Münch Lukas, Herbst Elmar, Dyrna Felix, Imhoff Florian B, Imhoff Andreas B, Beitzel Knut
Abteilung und Poliklinik für Sportorthopädie, Klinikum rechts der Isar der Technischen Universität München.
Z Orthop Unfall. 2019 Oct;157(5):540-547. doi: 10.1055/a-0774-8272. Epub 2019 Jan 7.

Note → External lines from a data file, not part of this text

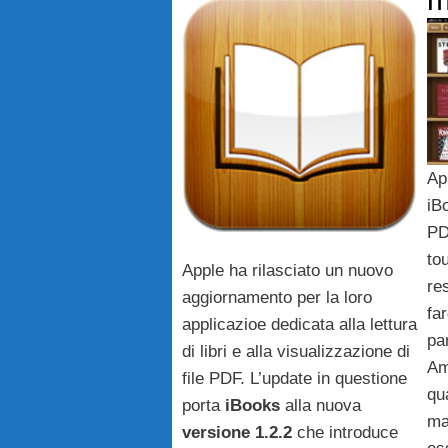
Ap
iBo
PD
to
Apple ha rilasciato un nuovo
re
aggiornamento per la loro
fa
applicazioe dedicata alla lettura
pa
di libri e alla visualizzazione di
Am
file PDF. L’update in questione
qua
porta
iBooks
alla nuova
ma
versione 1.2.2
che introduce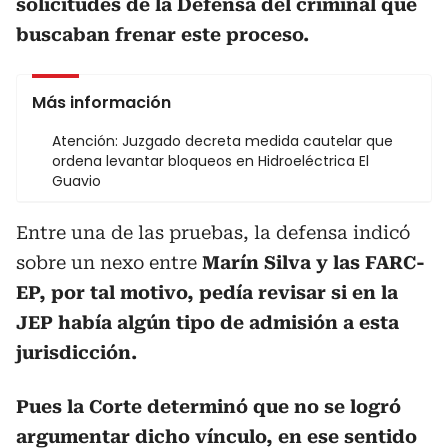
solicitudes de la Defensa del criminal que
buscaban frenar este proceso.
Más información
Atención: Juzgado decreta medida cautelar que
ordena levantar bloqueos en Hidroeléctrica El
Guavio
Entre una de las pruebas, la defensa indicó
sobre un nexo entre
Marín Silva y las FARC-
EP, por tal motivo, pedía revisar si en la
JEP había algún tipo de admisión a esta
jurisdicción.
Pues la Corte determinó que no se logró
argumentar dicho vínculo, en ese sentido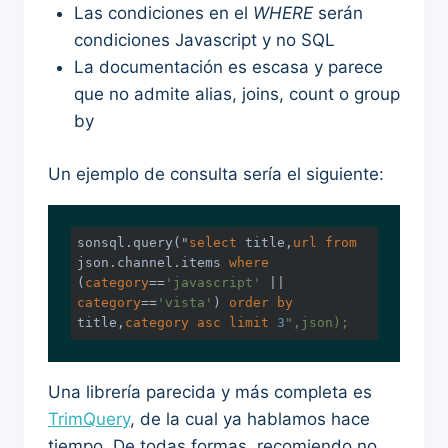
Las condiciones en el
WHERE
serán
condiciones Javascript y no SQL
La documentación es escasa y parece
que no admite alias, joins, count o group
by
Un ejemplo de consulta sería el siguiente:
sonsql.query("
select
 title,
url
from
json.channel.items 
where
(
category
==
'javascript'
 || 
category
==
'vista'
) 
order
by
title,
category
asc
limit
3
",json);
Una librería parecida y más completa es
TrimQuery
, de la cual ya hablamos hace
tiempo. De todas formas, recomiendo no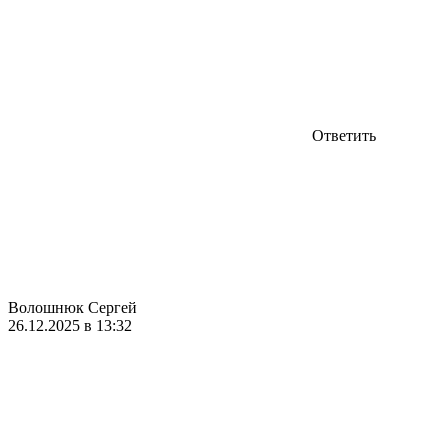
Ответить
Волошнюк Сергей
26.12.2025 в 13:32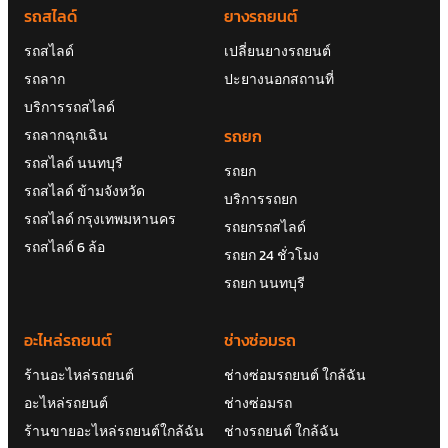
รถสไลด์
ยางรถยนต์
รถสไลด์
เปลี่ยนยางรถยนต์
รถลาก
ปะยางนอกสถานที่
บริการรถสไลด์
รถยก
รถลากฉุกเฉิน
รถสไลด์ นนทบุรี
รถยก
รถสไลด์ ข้ามจังหวัด
บริการรถยก
รถสไลด์ กรุงเทพมหานคร
รถยกรถสไลด์
รถสไลด์ 6 ล้อ
รถยก 24 ชั่วโมง
รถยก นนทบุรี
อะไหล่รถยนต์
ช่างซ่อมรถ
ร้านอะไหล่รถยนต์
ช่างซ่อมรถยนต์ ใกล้ฉัน
อะไหล่รถยนต์
ช่างซ่อมรถ
ร้านขายอะไหล่รถยนต์ใกล้ฉัน
ช่างรถยนต์ ใกล้ฉัน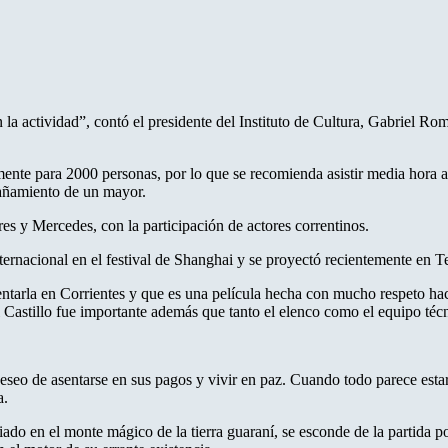
n la actividad”, contó el presidente del Instituto de Cultura, Gabriel R
ente para 2000 personas, por lo que se recomienda asistir media hora an
añamiento de un mayor.
res y Mercedes, con la participación de actores correntinos.
nternacional en el festival de Shanghai y se proyectó recientemente en T
entarla en Corrientes y que es una película hecha con mucho respeto hac
l Castillo fue importante además que tanto el elenco como el equipo técn
eseo de asentarse en sus pagos y vivir en paz. Cuando todo parece esta
a.
ado en el monte mágico de la tierra guaraní, se esconde de la partida pol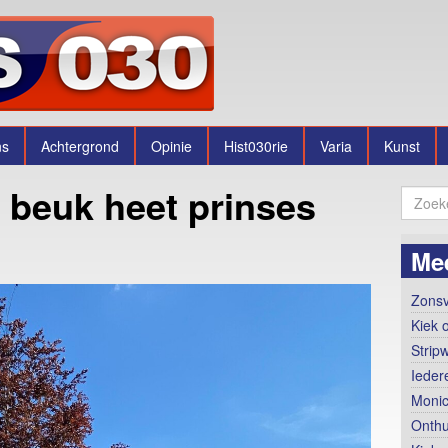
ns
Achtergrond
Opinie
Hist030rie
Varia
Kunst
 beuk heet prinses
Me
Zonsv
Kiek o
Strip
Ieder
Monic
Onthu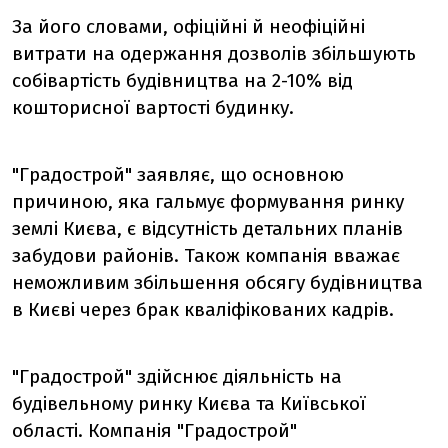
За його словами, офіційні й неофіційні
витрати на одержання дозволів збільшують
собівартість будівництва на 2-10% від
кошторисної вартості будинку.
"Градострой" заявляє, що основною
причиною, яка гальмує формування ринку
землі Києва, є відсутність детальних планів
забудови районів. Також компанія вважає
неможливим збільшення обсягу будівництва
в Києві через брак кваліфікованих кадрів.
"Градострой" здійснює діяльність на
будівельному ринку Києва та Київської
області. Компанія "Градострой"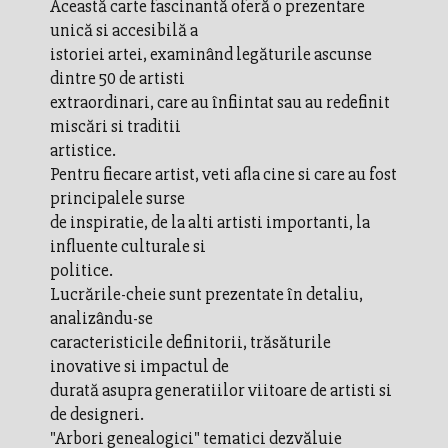
Această carte fascinantă oferă o prezentare
unică si accesibilă a
istoriei artei, examinând legăturile ascunse
dintre 50 de artisti
extraordinari, care au înfiintat sau au redefinit
miscări si traditii
artistice.
Pentru fiecare artist, veti afla cine si care au fost
principalele surse
de inspiratie, de la alti artisti importanti, la
influente culturale si
politice.
Lucrările-cheie sunt prezentate în detaliu,
analizându-se
caracteristicile definitorii, trăsăturile
inovative si impactul de
durată asupra generatiilor viitoare de artisti si
de designeri.
"Arbori genealogici" tematici dezvăluie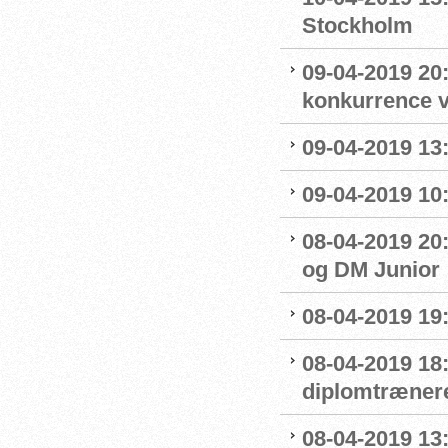
Stockholm
09-04-2019 20:
konkurrence 
09-04-2019 13:
09-04-2019 10
08-04-2019 20:
og DM Junior
08-04-2019 19
08-04-2019 18
diplomtræner
08-04-2019 13: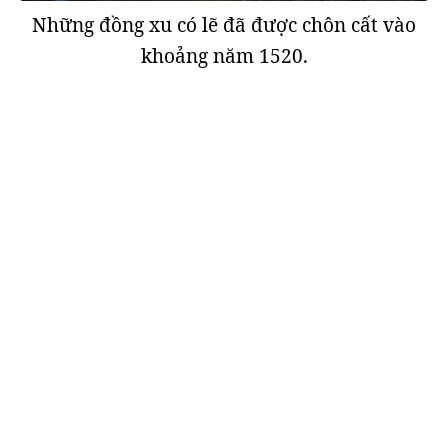
Những đồng xu có lẽ đã được chôn cất vào
khoảng năm 1520.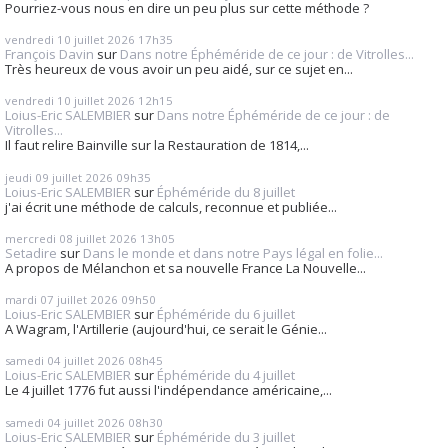
Pourriez-vous nous en dire un peu plus sur cette méthode ?
vendredi 10
juillet 2026
17h35
François Davin
sur
Dans notre Éphéméride de ce jour : de Vitrolles...
Très heureux de vous avoir un peu aidé, sur ce sujet en...
vendredi 10
juillet 2026
12h15
Loius-Eric SALEMBIER
sur
Dans notre Éphéméride de ce jour : de
Vitrolles...
Il faut relire Bainville sur la Restauration de 1814,...
jeudi 09
juillet 2026
09h35
Loius-Eric SALEMBIER
sur
Éphéméride du 8 juillet
j'ai écrit une méthode de calculs, reconnue et publiée...
mercredi 08
juillet 2026
13h05
Setadire
sur
Dans le monde et dans notre Pays légal en folie...
A propos de Mélanchon et sa nouvelle France La Nouvelle...
mardi 07
juillet 2026
09h50
Loius-Eric SALEMBIER
sur
Éphéméride du 6 juillet
A Wagram, l'Artillerie (aujourd'hui, ce serait le Génie...
samedi 04
juillet 2026
08h45
Loius-Eric SALEMBIER
sur
Éphéméride du 4 juillet
Le 4 juillet 1776 fut aussi l'indépendance américaine,...
samedi 04
juillet 2026
08h30
Loius-Eric SALEMBIER
sur
Éphéméride du 3 juillet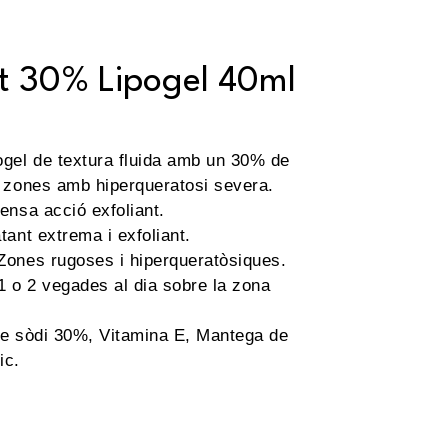
t 30% Lipogel 40ml
ogel de textura fluida amb un 30% de
r zones amb hiperqueratosi severa.
tensa acció exfoliant.
tant extrema i exfoliant.
Zones rugoses i hiperqueratòsiques.
 1 o 2 vegades al dia sobre la zona
de sòdi 30%, Vitamina E, Mantega de
ic.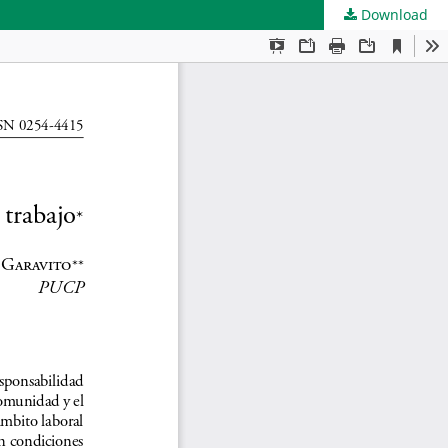
Download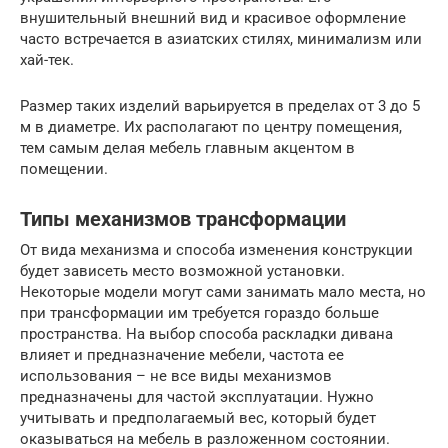
внушительный внешний вид и красивое оформление
часто встречается в азиатских стилях, минимализм или
хай-тек.
Размер таких изделий варьируется в пределах от 3 до 5
м в диаметре. Их располагают по центру помещения,
тем самым делая мебель главным акцентом в
помещении.
Типы механизмов трансформации
От вида механизма и способа изменения конструкции
будет зависеть место возможной установки.
Некоторые модели могут сами занимать мало места, но
при трансформации им требуется гораздо больше
пространства. На выбор способа раскладки дивана
влияет и предназначение мебели, частота ее
использования – не все виды механизмов
предназначены для частой эксплуатации. Нужно
учитывать и предполагаемый вес, который будет
оказываться на мебель в разложенном состоянии.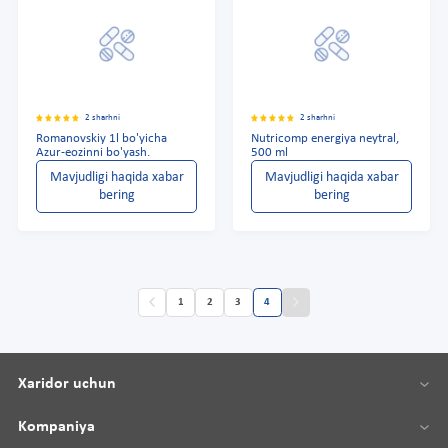
2 sharhni
2 sharhni
Romanovskiy 1l bo'yicha
Nutricomp energiya neytral,
Azur-eozinni bo'yash.
500 ml
Mavjudligi haqida xabar
Mavjudligi haqida xabar
bering
bering
1
2
3
4
Xaridor uchun
Kompaniya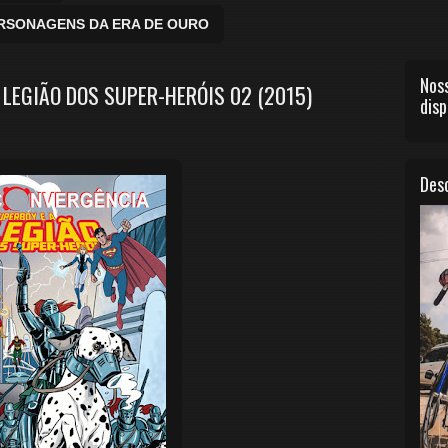
ERSONAGENS DA ERA DE OURO
Noss
 LEGIÃO DOS SUPER-HERÓIS 02 (2015)
disp
Desc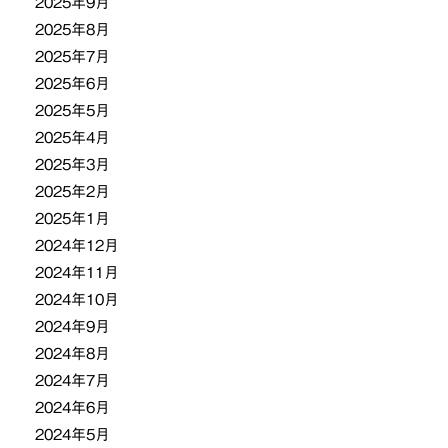
2025年9月
2025年8月
2025年7月
2025年6月
2025年5月
2025年4月
2025年3月
2025年2月
2025年1月
2024年12月
2024年11月
2024年10月
2024年9月
2024年8月
2024年7月
2024年6月
2024年5月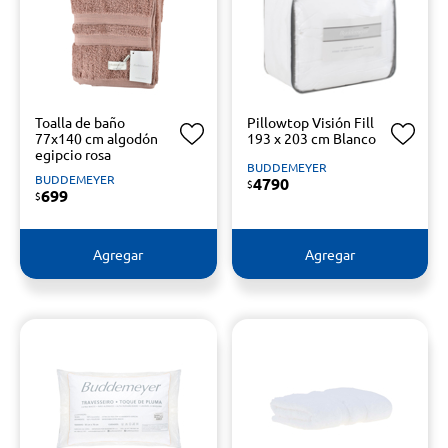
Toalla de baño
Pillowtop Visión Fill
77x140 cm algodón
193 x 203 cm Blanco
egipcio rosa
BUDDEMEYER
BUDDEMEYER
4790
$
699
$
Agregar
Agregar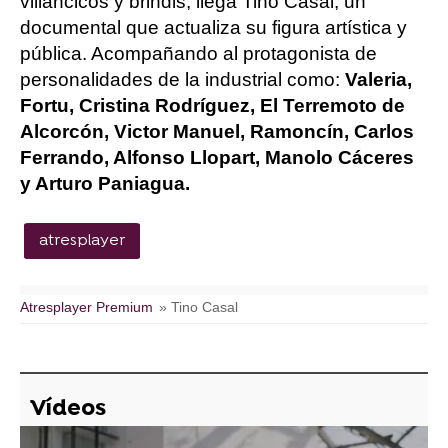
villancicos y brindis, llega Tino Casal, un
documental que actualiza su figura artística y
pública. Acompañando al protagonista de
personalidades de la industrial como:
Valeria,
Fortu, Cristina Rodríguez, El Terremoto de
Alcorcón, Victor Manuel, Ramoncín, Carlos
Ferrando, Alfonso Llopart, Manolo Cáceres
y Arturo Paniagua.
atresplayer
Atresplayer Premium
» Tino Casal
Vídeos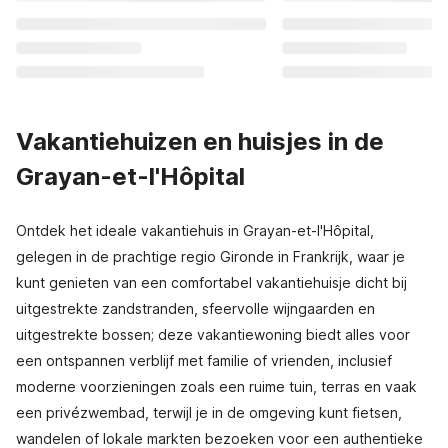
Vakantiehuizen en huisjes in de
Grayan-et-l'Hôpital
Ontdek het ideale vakantiehuis in Grayan-et-l'Hôpital,
gelegen in de prachtige regio Gironde in Frankrijk, waar je
kunt genieten van een comfortabel vakantiehuisje dicht bij
uitgestrekte zandstranden, sfeervolle wijngaarden en
uitgestrekte bossen; deze vakantiewoning biedt alles voor
een ontspannen verblijf met familie of vrienden, inclusief
moderne voorzieningen zoals een ruime tuin, terras en vaak
een privézwembad, terwijl je in de omgeving kunt fietsen,
wandelen of lokale markten bezoeken voor een authentieke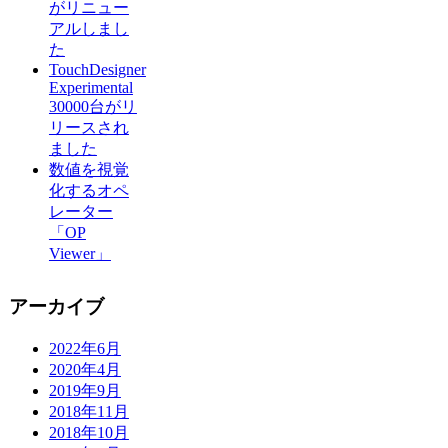
がリニュー
アルしまし
た
TouchDesigner
Experimental
30000台がリ
リースされ
ました
数値を視覚
化するオペ
レーター
「OP
Viewer」
アーカイブ
2022年6月
2020年4月
2019年9月
2018年11月
2018年10月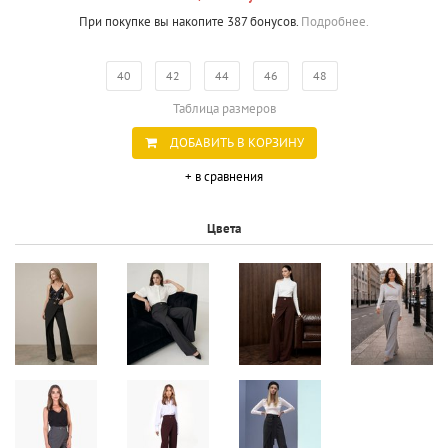
При покупке вы накопите 387 бонусов.
Подробнее.
40
42
44
46
48
Таблица размеров
ДОБАВИТЬ В КОРЗИНУ
+ в сравнения
Цвета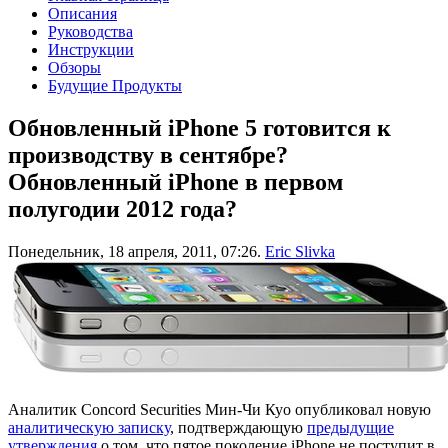
Описания
Руководства
Инструкции
Обзоры
Будущие Продукты
Обновленный iPhone 5 готовится к
производству в сентябре?
Обновленный iPhone в первом
полугодии 2012 года?
Понедельник, 18 апреля, 2011, 07:26.
Eric Slivka
Аналитик Concord Securities Мин-Чи Куо опубликовал новую
аналитическую записку
, подтверждающую
предыдущие
утверждения
о том, что пятое поколение iPhone не поступит в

Reasons for failure of anterior cruciate ligament (ACL) reconstructions are manifold and require a multifactorial explanatory approach. In addition to technical failures, many modifiable and non-modifiable risk factors for a new ACL injury have to be considered. Technical failures primarily include non-anatomical tibial and femoral tunnel position. In comparison to the transtibial drilling technique, the tibial tunnel-independent technique results in a more anatomical position of the femoral tunnel and should therefore be preferred. One can differentiate between non-modifiable and modifiable risk factors. At the same time, the combination of more than one risk factor increases the risk of injury significantly. Non-modifiable risk factors include genetic predisposition, female sex, young age and ligament hyperlaxity. Young age at the time of the first injury is the most important risk factor for graft failure. Modifiable risk factors include high body mass index (BMI), deficits in jump landing mechanics, a steep posterior tibial slope and narrow intercondylar notch width. Neuromuscular training or additional surgical procedures modify these risk factors and reduce the probability of further injuries. A high tibial osteotomy (HTO) is the surgical procedure of choice for a reduction in the posterior tibial slope and anterior tibial translation. In case of a tibial slope over 12°, this procedure should be considered. In revision anterior cruciate ligament reconstructions with remaining anterolateral rotatory instability, additional lateral extraarticular tenodesis should be taken into account. This is also recommended for patients participating in pivoting sports, having concomitant hyperlaxity or additional injury of peripheral structures with insufficiency of the ACL. In addition, the surface of the pitch can be modified and thus influence the risk of an ACL injury. In summary, a substantiated failure analysis is required to initiate specific and individualised therapy - not only in the case of ACL rerupture. These factors should already be considered in risk assessment during patient information.
前交叉韧带(ACL)重建失败的原因是多方面的,需要采用多因素解释方法。除技术失误外,还必须考虑许多导致新的ACL损伤的可改变和不可改变的风险因素。技术失误主要包括胫骨和股骨隧道位置不解剖。与经胫骨钻孔技术相比,独立于胫骨隧道的技术可使股骨隧道位置更接近解剖位置,因此应优先选择。风险因素可分为不可改变和可改变的两类。同时,多种风险因素并存会显著增加损伤风险。不可改变的风险因素包括遗传易感性、女性性别、年轻和韧带过度松弛。首次受伤时年龄较小是移植物失败的最重要风险因素。可改变的风险因素包括高体重指数(BMI)、跳跃着陆力学缺陷、胫骨后倾坡度大以及髁间窝宽度窄。神经肌肉训练或额外的手术操作可改变这些风险因素,降低进一步受伤的概率。高位胫骨截骨术(HTO)是减少胫骨后倾坡度和胫骨前移的首选手术方法。如果胫骨坡度超过12°,应考虑该手术。在伴有前外侧旋转不稳定的前交叉韧带翻修重建中,应考虑附加外侧关节外肌腱固定术。对于参与旋转运动、伴有过度松弛或周围结构有额外损伤且ACL功能不全的患者,也建议采用此方法。此外,可对场地表面进行改造,从而影响ACL损伤的风险。总之,需要进行充分的失败分析以启动特定的个体化治疗——不仅在ACL再次断裂的情况下。在患者咨询过程中的风险评估中就应考虑这些因素。